While THC shows benefit, the "whole plant" may be beneficial in producing relief for multiple symptoms that accompany Alzheimer's Disease due to the "entourage" effect of the other cannabinoids and terpenes in the plant. There are many ways to obtain cannabis, but sublingual elixirs and tinctures or edibles may be the easiest delivery for elders.
Edibles are excellent and last longer, but use with caution in seniors as THC converts to a more potent derivative (11-hydroxy THC) after ingestion. I always recommend adults over the age of 70 start with lower than recommended doses of THC when using edibles until impact is determined.
Remember that it may take between 1-2 hours to see the effects of edible cannabis and the effects can last up to 8 hours. Sublingual (under the tongue) delivery takes effect in 10-20 minutes and may last an average of 4-6 hours.
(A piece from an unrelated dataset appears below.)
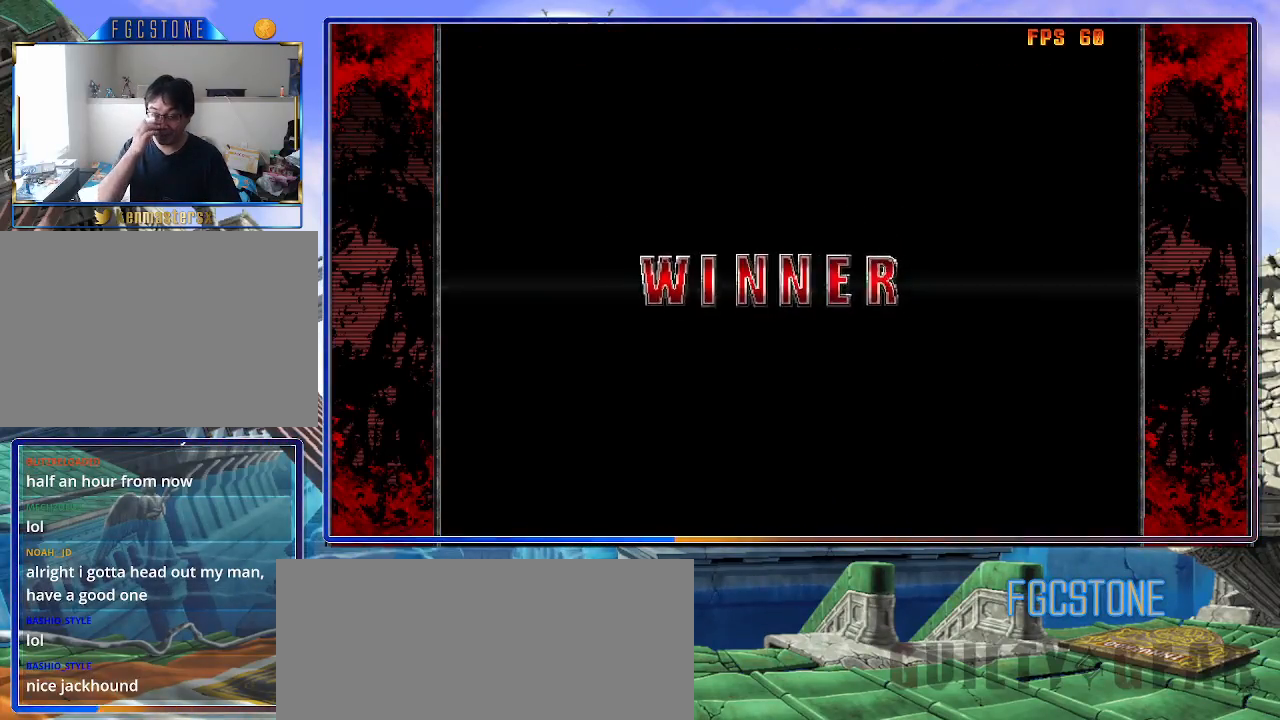
{"buttons": [], "left_stick": "center", "events": []}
Edibles may work best for nighttime in some patients due to prolonged drowsiness.
Alzheimer's patients, depending on stage of disease, may have severely impaired ability to discern reality versus cognitive experience, and I recommend you observe you Mother closely as you work out dosing as some hallucinatory effects of THC and 11 hydroxy-TCH could be disturbing. You may want to keep a journal of symptoms and behaviors over time to determine dosing and effectiveness.
As a Geriatrician by training, I am excited about the possibilities that cannabis may hold for treatment of age-related neuro-degenerative diseases and; look forward to more detailed studies and recommendations in this area.
Answer - Dr Patricia Frye
There have been several preclinical studies showing that small amounts of THC can slow the production and inhibit the aggregation of beta-amyloid proteins, the hallmark of Alzheimer's and key contributors to the progression of the disease. There is abundant anecdotal evidence that, in many patients, cannabis helps mitigate symptoms associated with Alzheimer's - agitation, depression, anxiety, poor appetite, and insomnia. One recently published Israeli study, while small (10 patients), reported a significant decrease in the severity of delusions, agitation/aggression, irritability, apathy, sleep and caregiver distress. And they concluded that adding cannabis oil was safe and a promising treatment option.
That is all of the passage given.